An answer came from above and behind him where, unbeknownst to him until that moment, the third warder hovered. “The rekkot was untagged,” it explained, again in Seldon’s voice, as O’Keefe, surprised, whirled to face it. “It was not a mature specimen. The animal is new to the estate, and as it is male it probably wandered into this area attempting to carve out a new territory for itself. That is why it was not detected long before it approached. And as it attempted to attack you, it is either too young to have been inculcated to refrain from such behavior or for some reason, the highest probabilities being disease or extreme hunger, it has lost its fear of humans. In either case it must be tagged and monitored.”

“So you keep track of the wildlife around here, too.” O’Keefe said incredulously, his mind still trying to come to grips with the fact that so large a predator had not been a fully grown adult. “I guess in addition to everything else you’re a park ranger. Is there anything you don’t do?”

“No, I am not a park ranger, as you so pithily put it,” the warder intoned as it lazily descended, stopping just at O’Keefe’s eye level. “The rekkot will be tagged with a monitor that uploads information to the Wildlife Bureau Network. A summary of our encounter with it has already been transmitted. For the foreseeable future the network will record the rekkot’s movements and study its behavior, watching for any further attacks or depredations. Should they occur, the appropriate actions will be taken.”

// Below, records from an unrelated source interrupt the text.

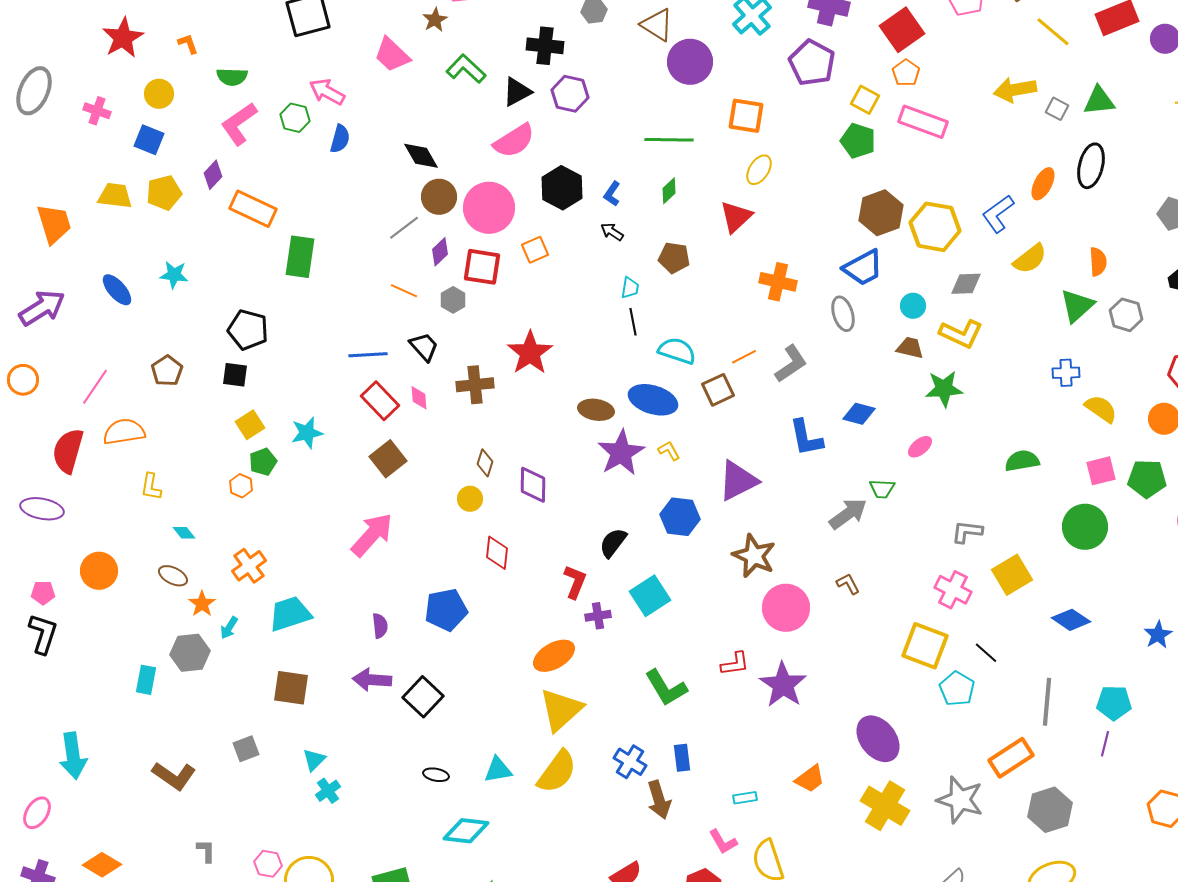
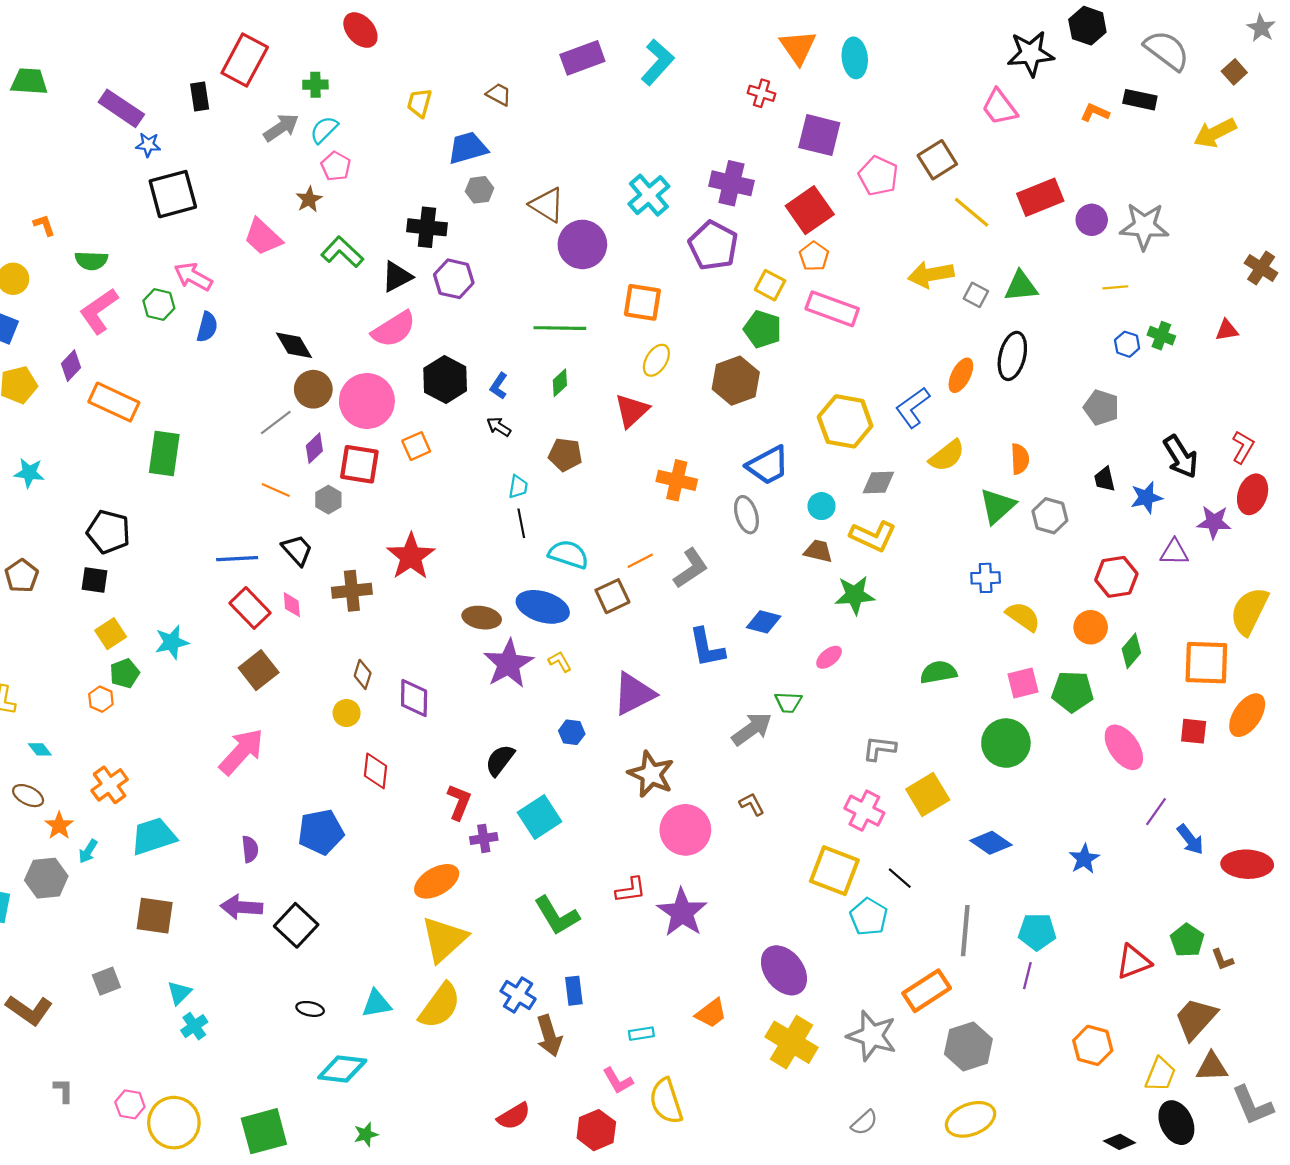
brown hexagon: (881, 213) -> (736, 381), moved
blue hexagon: (680, 517) -> (572, 732), size x0.6

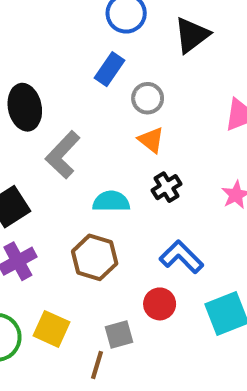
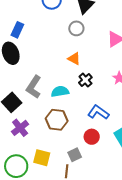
blue rectangle: (110, 69) -> (17, 30), moved
gray circle: (148, 98) -> (76, 28), moved
gray L-shape: (63, 155) -> (34, 87), moved

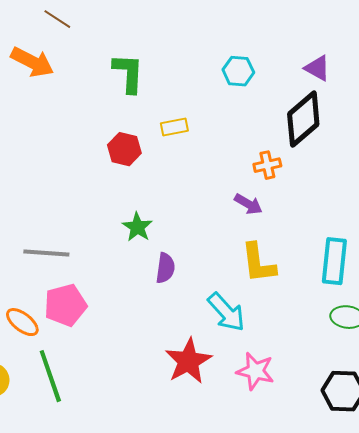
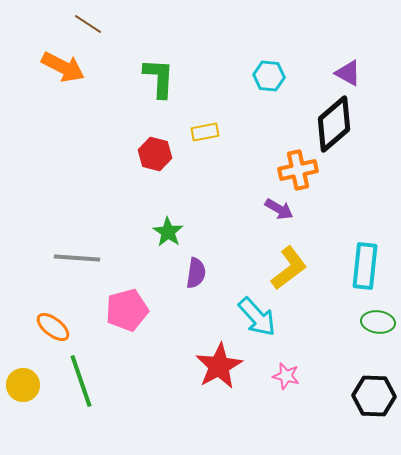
orange cross: (267, 165) -> (298, 170), size x1.4
yellow L-shape: (258, 263) -> (289, 268), turned -120
pink pentagon: (65, 305) -> (127, 310), moved
pink star: (255, 371) -> (286, 376), size x0.7

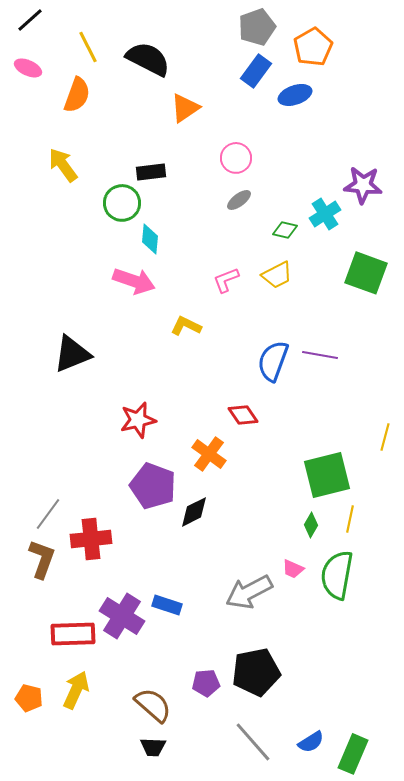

“Is taking ‘appropriate actions’ a euphemism for killing it?” O’Keefe asked. He didn’t particularly care one way or the other whether or not the beast had been hurt, but at the moment extermination seemed rather harsh, especially considering that the big predator’s intention to make him dinner had been thwarted with such ease. But beyond that he was interested to see just how humane the judgmental Akadeans and their hardware actually were when faced with a potential threat to life. Their reactions, as played out by their mechanical servants, might give him some insight into what kind of treatment he could expect to receive over the course of a long lifetime in their care, a lifetime which could conceivably offer nothing more than the benevolent confinement he was now enduring.

“It will not be euthanized unless it is ascertained that the animal is terminally diseased or mentally unbalanced in a way that is beyond our ken,” Seldon answered with all the dispassion that filled her digital heart. “If the rekkot presents further threats to humans, it will first be captured. Then it will be habituated to give humans a wide berth before it is released, at which point it may be relocated as well. Would you be more comfortable if it were to be killed?”

“Excuse me?” O’Keefe asked. The question had caught him off guard. Seldon was a computer; a very sophisticated computer to be sure, but nevertheless a machine that did only what it was programmed to do. Why would anyone with access to Seldon’s programming be interested in his attitude toward an oversized grizzly bear? As quickly as the thought raced across his neurons, understanding flared in his brain like the bloom of flames from a napalm strike. In the same way he had been interested in the Akadean reaction to the attack, Seldon was interested in his own response—an aberrant’s response—to that same attack and for exactly the same reasons. He was not merely being detained and spied on; he was being studied just as surely as if he were a rat in a maze, and Seldon was the entity entrusted with compiling the results. Once again, it seemed clear that the Akadeans, beneath all their hospitality and medical concern, truly saw him merely as they would a chimpanzee in a laboratory—a quasi-human fit for nothing more than experiments overseen by an elephantine electronic calculator. The thought was enough to make him biliously nauseated.